About the poems:  as shared by the poet

I wrote drafts of these poems nearly thirty years ago, and early versions of them appeared in my MFA thesis in the mid-90s. Over many years, I have revised them again and again; each has probably been through at least 40 or 50 versions. It’s been a long process of streamlining the narratives and axing the garbage, and even a year ago they were not yet in their true forms. I’m grateful to Pine Row for giving them a home at last. 

“The Water” has a companion poem, a kind of coda to it titled "Last Thing" (https://cagibilit.com/last-thing/) that appeared in Cagibi in 2018. The three fathers in “Straight Dope” all died relatively recently: my dad on Father’s Day four years ago, Sam a year ago, and Tony just weeks ago. I would like to dedicate this poem to these men and their surviving families. On a lighter note, both poems happen to mention, and to some extent celebrate, really awful brands of beer that I consumed in my young adulthood, which is funny to me, as I have been for decades a craft beer junkie and probably wouldn’t douse a fire with Oly’s or Genny’s nowadays.  

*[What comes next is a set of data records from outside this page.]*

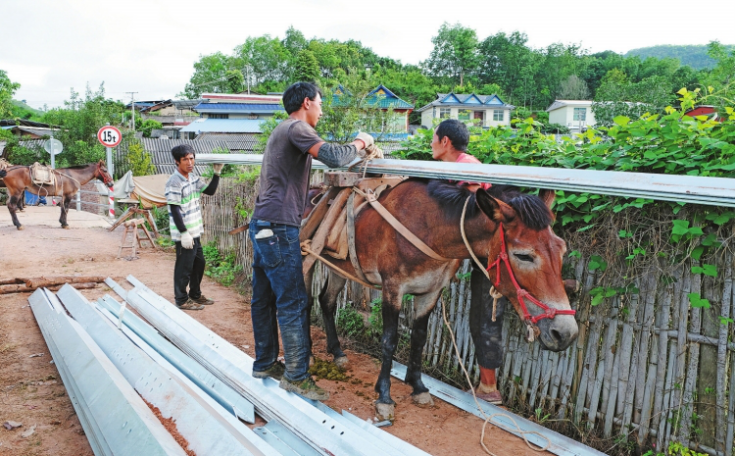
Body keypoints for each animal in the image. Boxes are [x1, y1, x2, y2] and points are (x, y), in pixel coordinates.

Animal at [306, 180, 580, 422]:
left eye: (562, 249)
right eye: (523, 255)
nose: (565, 333)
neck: (429, 229)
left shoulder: (431, 292)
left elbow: (419, 338)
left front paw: (418, 387)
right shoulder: (392, 289)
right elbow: (389, 341)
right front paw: (384, 396)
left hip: (340, 268)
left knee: (326, 301)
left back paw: (337, 352)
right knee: (305, 302)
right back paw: (307, 355)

Steve Petkus has work forthcoming in Artful Dodge and I-70 Review, and other poems have appeared in Puerto del Sol, Naugatuck River Review, Tar River Poetry, Blueline, Cider Press Review, CutBank, and elsewhere. Steve works as a school librarian in New Jersey and lives in the Hudson Valley. He holds an MFA from the University of Michigan that carbon-dates back to the mid-90s.